*** SUPPLIED DATA Section Begins ***

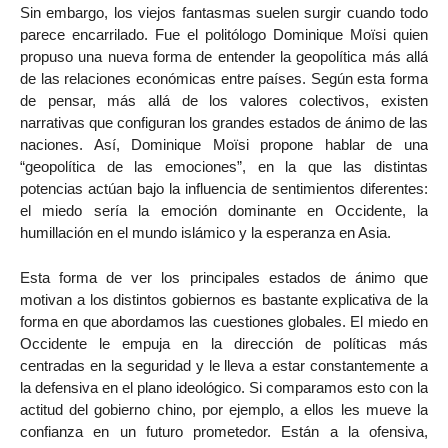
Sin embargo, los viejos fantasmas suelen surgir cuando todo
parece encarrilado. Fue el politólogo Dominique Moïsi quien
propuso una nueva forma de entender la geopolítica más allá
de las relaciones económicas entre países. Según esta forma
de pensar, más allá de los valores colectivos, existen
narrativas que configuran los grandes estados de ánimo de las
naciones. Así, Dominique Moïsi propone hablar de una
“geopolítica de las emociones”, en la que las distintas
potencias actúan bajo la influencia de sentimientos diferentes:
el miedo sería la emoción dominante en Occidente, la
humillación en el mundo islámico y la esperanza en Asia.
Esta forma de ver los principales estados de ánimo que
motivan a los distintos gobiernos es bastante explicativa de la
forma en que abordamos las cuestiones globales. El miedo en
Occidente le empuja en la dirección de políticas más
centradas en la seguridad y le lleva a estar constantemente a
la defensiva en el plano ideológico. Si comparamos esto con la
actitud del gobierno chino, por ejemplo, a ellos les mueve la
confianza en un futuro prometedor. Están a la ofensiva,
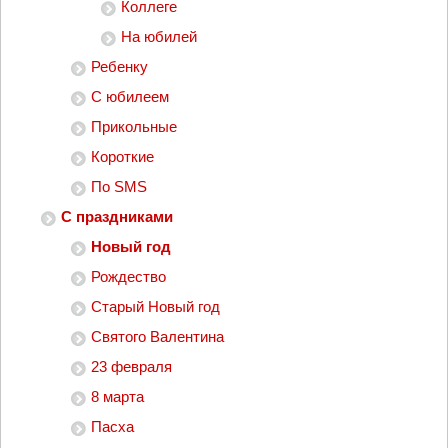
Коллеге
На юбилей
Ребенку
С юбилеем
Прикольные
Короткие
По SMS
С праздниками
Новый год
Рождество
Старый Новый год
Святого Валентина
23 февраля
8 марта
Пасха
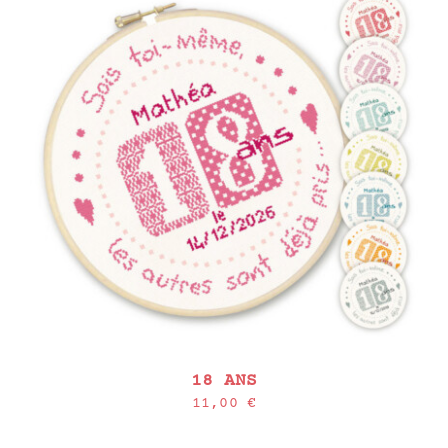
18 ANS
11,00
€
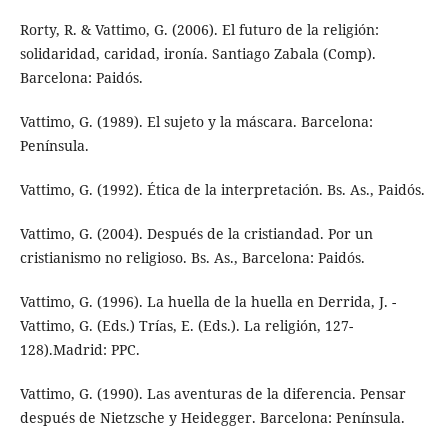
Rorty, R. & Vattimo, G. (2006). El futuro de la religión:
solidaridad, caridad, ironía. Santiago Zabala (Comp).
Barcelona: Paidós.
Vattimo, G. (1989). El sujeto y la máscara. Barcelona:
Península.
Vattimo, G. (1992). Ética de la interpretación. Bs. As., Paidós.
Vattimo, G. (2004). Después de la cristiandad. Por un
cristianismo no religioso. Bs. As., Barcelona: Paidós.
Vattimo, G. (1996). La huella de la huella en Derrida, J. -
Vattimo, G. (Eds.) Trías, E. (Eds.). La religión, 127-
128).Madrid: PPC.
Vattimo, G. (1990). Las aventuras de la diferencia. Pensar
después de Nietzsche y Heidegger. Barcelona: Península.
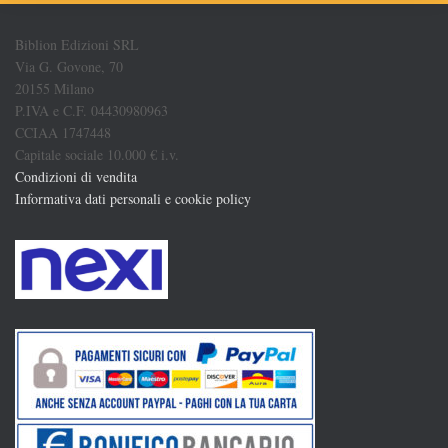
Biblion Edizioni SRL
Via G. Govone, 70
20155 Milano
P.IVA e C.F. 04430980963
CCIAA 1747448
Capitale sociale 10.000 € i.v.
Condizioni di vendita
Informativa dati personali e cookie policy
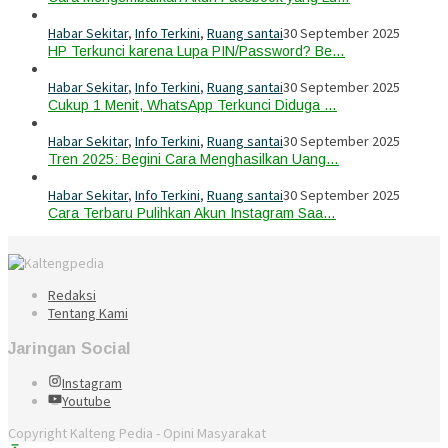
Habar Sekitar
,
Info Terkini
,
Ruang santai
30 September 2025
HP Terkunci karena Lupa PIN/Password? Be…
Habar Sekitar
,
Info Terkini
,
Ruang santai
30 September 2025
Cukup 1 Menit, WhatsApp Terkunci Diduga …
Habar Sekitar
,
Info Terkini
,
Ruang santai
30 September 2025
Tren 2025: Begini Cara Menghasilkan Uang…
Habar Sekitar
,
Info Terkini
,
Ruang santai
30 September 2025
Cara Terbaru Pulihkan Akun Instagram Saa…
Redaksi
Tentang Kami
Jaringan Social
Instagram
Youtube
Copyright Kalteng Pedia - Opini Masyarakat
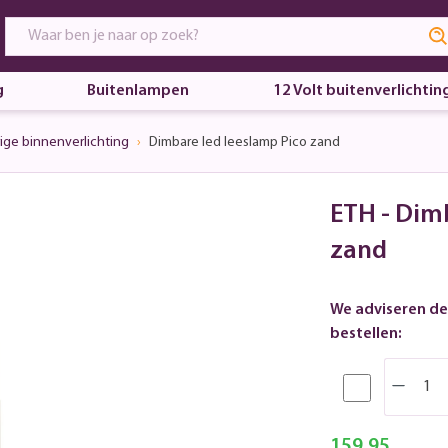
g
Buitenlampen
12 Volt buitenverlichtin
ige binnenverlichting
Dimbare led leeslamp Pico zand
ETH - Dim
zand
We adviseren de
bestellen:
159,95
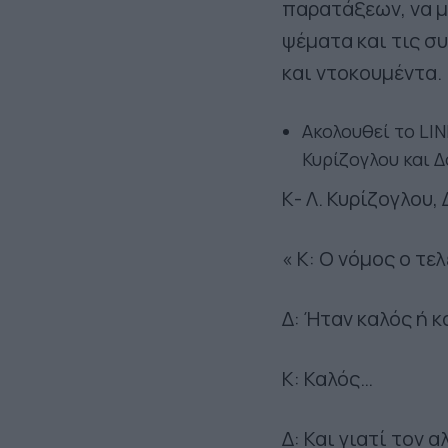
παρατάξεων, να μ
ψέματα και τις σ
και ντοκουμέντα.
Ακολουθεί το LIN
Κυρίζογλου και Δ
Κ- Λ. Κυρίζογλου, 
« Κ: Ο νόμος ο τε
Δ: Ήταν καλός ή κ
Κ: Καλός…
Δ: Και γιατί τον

*** SUPPLIED DATA Section Ends ***

Identify every line in the entries above that contains the string "Península", treating uppercase and lowercase letters as distinct, and copy each of those lines.

Península.
después de Nietzsche y Heidegger. Barcelona: Península.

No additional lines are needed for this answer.